● **What to work on**
Copy every line of the records below word for word.

═════ Stored data

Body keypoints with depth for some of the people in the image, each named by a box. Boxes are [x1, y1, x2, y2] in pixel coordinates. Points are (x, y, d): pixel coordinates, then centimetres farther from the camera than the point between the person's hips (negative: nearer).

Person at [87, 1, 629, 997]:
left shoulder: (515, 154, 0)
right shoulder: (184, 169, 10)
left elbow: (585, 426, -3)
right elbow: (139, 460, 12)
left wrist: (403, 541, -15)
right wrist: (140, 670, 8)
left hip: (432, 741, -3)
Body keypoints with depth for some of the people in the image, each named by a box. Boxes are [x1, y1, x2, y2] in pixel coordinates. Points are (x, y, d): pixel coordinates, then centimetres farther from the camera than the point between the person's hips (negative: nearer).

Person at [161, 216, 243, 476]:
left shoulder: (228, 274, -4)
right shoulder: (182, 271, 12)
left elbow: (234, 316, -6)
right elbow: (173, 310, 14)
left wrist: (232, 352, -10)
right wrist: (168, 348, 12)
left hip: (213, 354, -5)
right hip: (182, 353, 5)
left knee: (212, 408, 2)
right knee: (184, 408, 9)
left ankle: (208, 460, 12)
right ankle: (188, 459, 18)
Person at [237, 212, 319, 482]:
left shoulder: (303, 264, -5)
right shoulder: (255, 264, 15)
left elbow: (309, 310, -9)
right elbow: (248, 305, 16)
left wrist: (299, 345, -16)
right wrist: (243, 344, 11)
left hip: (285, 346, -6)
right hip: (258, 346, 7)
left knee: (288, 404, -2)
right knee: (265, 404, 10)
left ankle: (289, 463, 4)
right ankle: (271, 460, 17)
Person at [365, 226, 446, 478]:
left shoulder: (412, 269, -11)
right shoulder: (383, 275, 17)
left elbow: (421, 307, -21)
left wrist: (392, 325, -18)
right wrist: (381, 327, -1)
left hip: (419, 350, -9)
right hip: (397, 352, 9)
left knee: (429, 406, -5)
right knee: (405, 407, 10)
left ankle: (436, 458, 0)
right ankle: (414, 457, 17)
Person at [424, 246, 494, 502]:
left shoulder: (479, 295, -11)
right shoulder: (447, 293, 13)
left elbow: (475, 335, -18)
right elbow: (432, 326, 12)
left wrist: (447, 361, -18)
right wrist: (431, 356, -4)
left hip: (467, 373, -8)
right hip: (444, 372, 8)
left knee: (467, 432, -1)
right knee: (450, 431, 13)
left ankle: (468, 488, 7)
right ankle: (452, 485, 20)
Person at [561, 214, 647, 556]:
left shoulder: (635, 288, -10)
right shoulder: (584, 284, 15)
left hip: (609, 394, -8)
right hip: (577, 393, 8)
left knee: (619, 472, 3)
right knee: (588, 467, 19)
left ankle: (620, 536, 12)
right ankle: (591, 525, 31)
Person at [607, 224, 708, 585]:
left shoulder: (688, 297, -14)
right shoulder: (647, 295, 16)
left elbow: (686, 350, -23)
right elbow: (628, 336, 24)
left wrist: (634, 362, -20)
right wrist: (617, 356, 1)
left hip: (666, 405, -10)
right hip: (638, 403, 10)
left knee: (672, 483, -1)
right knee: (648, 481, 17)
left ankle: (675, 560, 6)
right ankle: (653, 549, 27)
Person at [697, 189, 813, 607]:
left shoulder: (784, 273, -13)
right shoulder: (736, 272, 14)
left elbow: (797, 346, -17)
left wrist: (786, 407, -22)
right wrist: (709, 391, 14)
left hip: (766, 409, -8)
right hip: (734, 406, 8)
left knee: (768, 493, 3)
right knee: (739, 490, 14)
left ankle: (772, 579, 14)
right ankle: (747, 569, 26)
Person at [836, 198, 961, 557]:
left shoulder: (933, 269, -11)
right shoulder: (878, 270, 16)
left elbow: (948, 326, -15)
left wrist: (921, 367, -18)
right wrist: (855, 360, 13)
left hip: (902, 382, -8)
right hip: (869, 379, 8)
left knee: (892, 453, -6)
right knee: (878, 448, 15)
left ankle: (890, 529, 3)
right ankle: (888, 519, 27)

══════════

● **Answer space**
Body keypoints with depth for some of the people in the image, each named by a box. Boxes are [x1, y1, x2, y2] in pixel coordinates. Points are (x, y, d): pixel coordinates, then centimetres farther from the camera than the point between the person's hips (negative: nearer).

Person at [87, 1, 629, 997]:
left shoulder: (515, 154, 0)
right shoulder: (184, 169, 10)
left elbow: (585, 426, -3)
right elbow: (139, 460, 12)
left wrist: (403, 541, -15)
right wrist: (140, 670, 8)
left hip: (432, 741, -3)
Body keypoints with depth for some of the people in the image, each named by a box. Boxes are [x1, y1, x2, y2] in pixel coordinates. Points are (x, y, d): pixel coordinates, then centimetres farther from the camera than the point between the person's hips (negative: nearer).

Person at [161, 216, 243, 476]:
left shoulder: (228, 274, -4)
right shoulder: (182, 271, 12)
left elbow: (234, 316, -6)
right elbow: (173, 310, 14)
left wrist: (232, 352, -10)
right wrist: (168, 348, 12)
left hip: (213, 354, -5)
right hip: (182, 353, 5)
left knee: (212, 408, 2)
right knee: (184, 408, 9)
left ankle: (208, 460, 12)
right ankle: (188, 459, 18)
Person at [237, 212, 319, 482]:
left shoulder: (303, 264, -5)
right shoulder: (255, 264, 15)
left elbow: (309, 310, -9)
right elbow: (248, 305, 16)
left wrist: (299, 345, -16)
right wrist: (243, 344, 11)
left hip: (285, 346, -6)
right hip: (258, 346, 7)
left knee: (288, 404, -2)
right knee: (265, 404, 10)
left ankle: (289, 463, 4)
right ankle: (271, 460, 17)
Person at [365, 226, 446, 478]:
left shoulder: (412, 269, -11)
right shoulder: (383, 275, 17)
left elbow: (421, 307, -21)
left wrist: (392, 325, -18)
right wrist: (381, 327, -1)
left hip: (419, 350, -9)
right hip: (397, 352, 9)
left knee: (429, 406, -5)
right knee: (405, 407, 10)
left ankle: (436, 458, 0)
right ankle: (414, 457, 17)
Person at [424, 246, 494, 502]:
left shoulder: (479, 295, -11)
right shoulder: (447, 293, 13)
left elbow: (475, 335, -18)
right elbow: (432, 326, 12)
left wrist: (447, 361, -18)
right wrist: (431, 356, -4)
left hip: (467, 373, -8)
right hip: (444, 372, 8)
left knee: (467, 432, -1)
right knee: (450, 431, 13)
left ankle: (468, 488, 7)
right ankle: (452, 485, 20)
Person at [561, 214, 647, 556]:
left shoulder: (635, 288, -10)
right shoulder: (584, 284, 15)
left hip: (609, 394, -8)
right hip: (577, 393, 8)
left knee: (619, 472, 3)
right knee: (588, 467, 19)
left ankle: (620, 536, 12)
right ankle: (591, 525, 31)
Person at [607, 224, 708, 585]:
left shoulder: (688, 297, -14)
right shoulder: (647, 295, 16)
left elbow: (686, 350, -23)
right elbow: (628, 336, 24)
left wrist: (634, 362, -20)
right wrist: (617, 356, 1)
left hip: (666, 405, -10)
right hip: (638, 403, 10)
left knee: (672, 483, -1)
right knee: (648, 481, 17)
left ankle: (675, 560, 6)
right ankle: (653, 549, 27)
Person at [697, 189, 813, 607]:
left shoulder: (784, 273, -13)
right shoulder: (736, 272, 14)
left elbow: (797, 346, -17)
left wrist: (786, 407, -22)
right wrist: (709, 391, 14)
left hip: (766, 409, -8)
right hip: (734, 406, 8)
left knee: (768, 493, 3)
right knee: (739, 490, 14)
left ankle: (772, 579, 14)
right ankle: (747, 569, 26)
Person at [836, 198, 961, 557]:
left shoulder: (933, 269, -11)
right shoulder: (878, 270, 16)
left elbow: (948, 326, -15)
left wrist: (921, 367, -18)
right wrist: (855, 360, 13)
left hip: (902, 382, -8)
right hip: (869, 379, 8)
left knee: (892, 453, -6)
right knee: (878, 448, 15)
left ankle: (890, 529, 3)
right ankle: (888, 519, 27)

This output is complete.